(What is required): Go to the line that includes "- **Backend**: 5005 (Java debug)" and retype it, then every line after it to the end of the data, adding nothing.

-*-

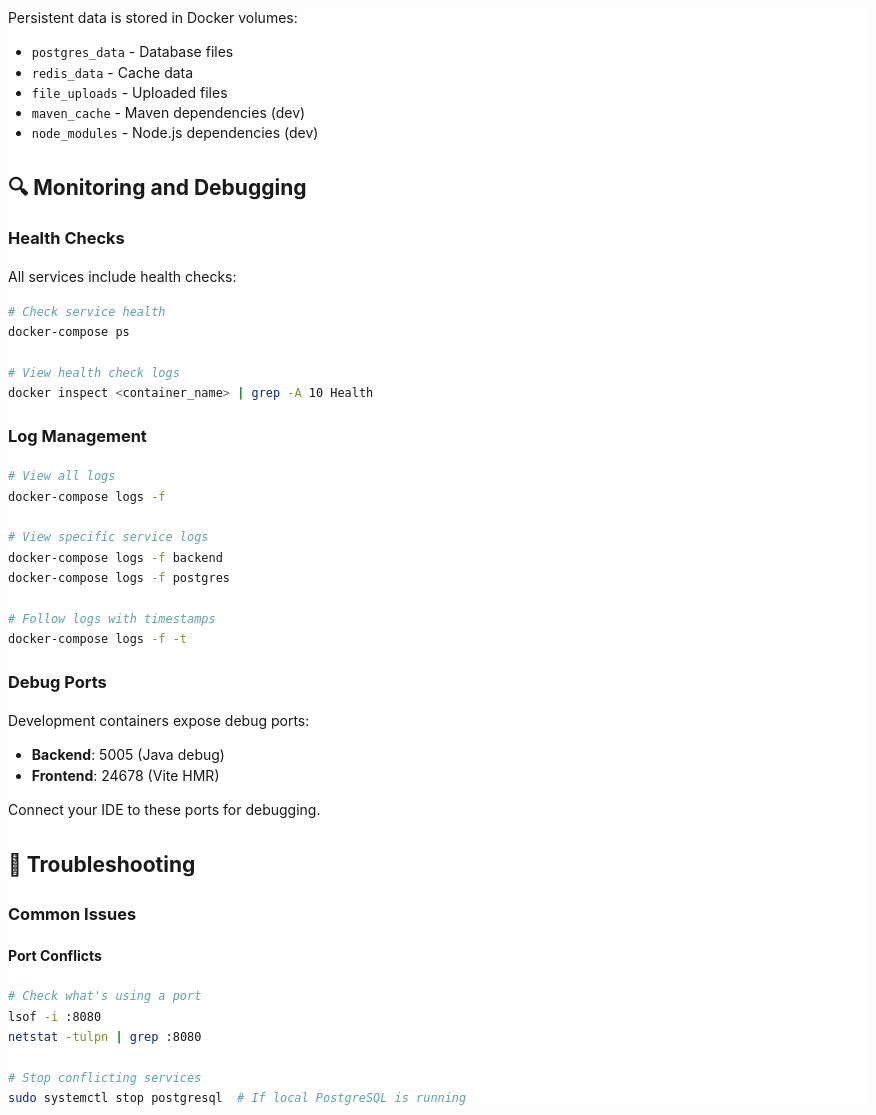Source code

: Persistent data is stored in Docker volumes:
- `postgres_data` - Database files
- `redis_data` - Cache data
- `file_uploads` - Uploaded files
- `maven_cache` - Maven dependencies (dev)
- `node_modules` - Node.js dependencies (dev)

## 🔍 Monitoring and Debugging

### Health Checks
All services include health checks:
```bash
# Check service health
docker-compose ps

# View health check logs
docker inspect <container_name> | grep -A 10 Health
```

### Log Management
```bash
# View all logs
docker-compose logs -f

# View specific service logs
docker-compose logs -f backend
docker-compose logs -f postgres

# Follow logs with timestamps
docker-compose logs -f -t
```

### Debug Ports
Development containers expose debug ports:
- **Backend**: 5005 (Java debug)
- **Frontend**: 24678 (Vite HMR)

Connect your IDE to these ports for debugging.

## 🚨 Troubleshooting

### Common Issues

#### Port Conflicts
```bash
# Check what's using a port
lsof -i :8080
netstat -tulpn | grep :8080

# Stop conflicting services
sudo systemctl stop postgresql  # If local PostgreSQL is running
```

-*-

(Solution to this exercise):
- **Backend**: 5005 (Java debug)
- **Frontend**: 24678 (Vite HMR)

Connect your IDE to these ports for debugging.

## 🚨 Troubleshooting

### Common Issues

#### Port Conflicts
```bash
# Check what's using a port
lsof -i :8080
netstat -tulpn | grep :8080

# Stop conflicting services
sudo systemctl stop postgresql  # If local PostgreSQL is running
```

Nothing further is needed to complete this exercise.